The crucible of cultures molded Byzantine artists. The mediums they chose and how they represented the narratives and subjects they revered was guided by Byzantium’s neighbors and predecessors. For example, the Acheiropoietic, meaning "made without hands," was inspired by Greek and Roman portrait panels via choosing to depict important or divine people and in such small-scale forms. The coffin paintings of the Byzantium period greatly resemble sarcophagi imagery from Egyptian tombs. The shape of the paintings and stylized features, though not always used in the same location, exhibit many similar characteristics. While not identical copies, Byzantium works pull from civilizations before and around them to create their own distinctive flair.

This melting pot of styles and ideas was also affected by the materials they were able to acquire. As trade became more established and widespread there was a noticeable development in the variety of goods available in the Byzantine Empire. One of those materials they obtained through trade was silk. It quickly became indicative of luxury and was highly coveted. The lack of amount circulating in society, as well as a lack of people with the knowledge to make it, elevated its status as a luxury good afforded by only the rich and higher-class members. 
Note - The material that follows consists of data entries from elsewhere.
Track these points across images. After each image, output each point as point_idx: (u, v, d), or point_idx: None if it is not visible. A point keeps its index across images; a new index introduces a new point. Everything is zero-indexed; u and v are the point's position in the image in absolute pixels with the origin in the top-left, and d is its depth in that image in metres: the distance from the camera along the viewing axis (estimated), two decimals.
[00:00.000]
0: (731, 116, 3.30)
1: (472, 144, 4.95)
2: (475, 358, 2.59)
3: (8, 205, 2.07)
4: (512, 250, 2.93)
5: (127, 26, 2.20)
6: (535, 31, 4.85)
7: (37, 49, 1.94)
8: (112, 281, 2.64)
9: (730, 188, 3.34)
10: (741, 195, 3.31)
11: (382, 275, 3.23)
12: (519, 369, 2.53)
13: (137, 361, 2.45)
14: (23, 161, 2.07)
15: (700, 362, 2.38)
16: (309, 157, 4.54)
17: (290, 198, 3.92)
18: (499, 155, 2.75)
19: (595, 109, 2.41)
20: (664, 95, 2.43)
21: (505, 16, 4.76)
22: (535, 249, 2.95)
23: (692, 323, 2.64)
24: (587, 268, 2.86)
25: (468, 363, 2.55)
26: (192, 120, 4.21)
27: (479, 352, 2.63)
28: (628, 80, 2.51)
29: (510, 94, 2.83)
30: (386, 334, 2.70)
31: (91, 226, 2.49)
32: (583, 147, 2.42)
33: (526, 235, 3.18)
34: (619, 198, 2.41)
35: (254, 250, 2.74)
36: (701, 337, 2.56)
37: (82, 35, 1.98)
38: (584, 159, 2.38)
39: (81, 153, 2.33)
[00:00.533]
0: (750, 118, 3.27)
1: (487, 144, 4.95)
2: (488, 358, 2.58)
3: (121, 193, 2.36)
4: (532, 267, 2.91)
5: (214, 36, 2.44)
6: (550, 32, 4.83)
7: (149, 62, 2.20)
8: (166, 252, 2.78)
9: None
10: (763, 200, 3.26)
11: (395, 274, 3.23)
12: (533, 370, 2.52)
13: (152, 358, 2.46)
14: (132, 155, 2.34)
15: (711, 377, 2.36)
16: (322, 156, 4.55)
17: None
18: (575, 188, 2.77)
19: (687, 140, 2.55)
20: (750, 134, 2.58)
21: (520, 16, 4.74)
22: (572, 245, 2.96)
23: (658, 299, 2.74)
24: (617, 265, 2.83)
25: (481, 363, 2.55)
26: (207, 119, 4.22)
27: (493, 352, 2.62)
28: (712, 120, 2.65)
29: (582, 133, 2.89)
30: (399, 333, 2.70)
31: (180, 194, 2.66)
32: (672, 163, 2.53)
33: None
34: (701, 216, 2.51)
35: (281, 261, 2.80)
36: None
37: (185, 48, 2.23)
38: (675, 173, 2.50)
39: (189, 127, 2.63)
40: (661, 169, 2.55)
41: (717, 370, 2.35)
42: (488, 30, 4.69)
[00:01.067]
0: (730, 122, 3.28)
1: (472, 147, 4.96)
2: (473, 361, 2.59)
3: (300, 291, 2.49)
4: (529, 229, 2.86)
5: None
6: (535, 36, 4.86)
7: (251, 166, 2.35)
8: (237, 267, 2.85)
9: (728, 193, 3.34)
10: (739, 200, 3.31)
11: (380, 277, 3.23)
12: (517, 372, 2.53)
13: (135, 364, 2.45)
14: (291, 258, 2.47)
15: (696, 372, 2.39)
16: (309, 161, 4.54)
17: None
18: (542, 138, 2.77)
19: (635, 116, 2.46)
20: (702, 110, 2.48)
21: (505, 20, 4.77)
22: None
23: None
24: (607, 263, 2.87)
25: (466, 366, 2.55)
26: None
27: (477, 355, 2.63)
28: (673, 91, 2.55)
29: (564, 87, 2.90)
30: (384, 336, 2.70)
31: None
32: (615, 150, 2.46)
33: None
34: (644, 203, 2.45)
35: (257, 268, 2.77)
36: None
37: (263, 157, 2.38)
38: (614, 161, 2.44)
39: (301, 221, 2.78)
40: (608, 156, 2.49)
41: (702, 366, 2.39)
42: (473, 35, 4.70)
The Byzantine Empire, stealing silkworm eggs from China, started their own production of silks that would be highly valuable, introducing the idea of a five-color silk. Other trade items include spices, incense and ostraka, pottery shards with writing, often in Greek. These goods would be traded along the Silk Road or by ships entering through the Red Sea. Marketplaces would be constructed in major cities such as the ancient city of Tedmor, modern day Syria, or Constantinople which would allow these merchants to pass along their goods and partake in the old art of trading. Merchants from places such as Egypt, Italy, the Middle East, and Turkey, all countries that coincide along the Mediterranean Sea would enter in this activity, spreading and exchanging their culture and textiles which would influence how the Byzantine Empire would produce their art, ‘borrowing’ many different aspects of different cultures to mold into their own.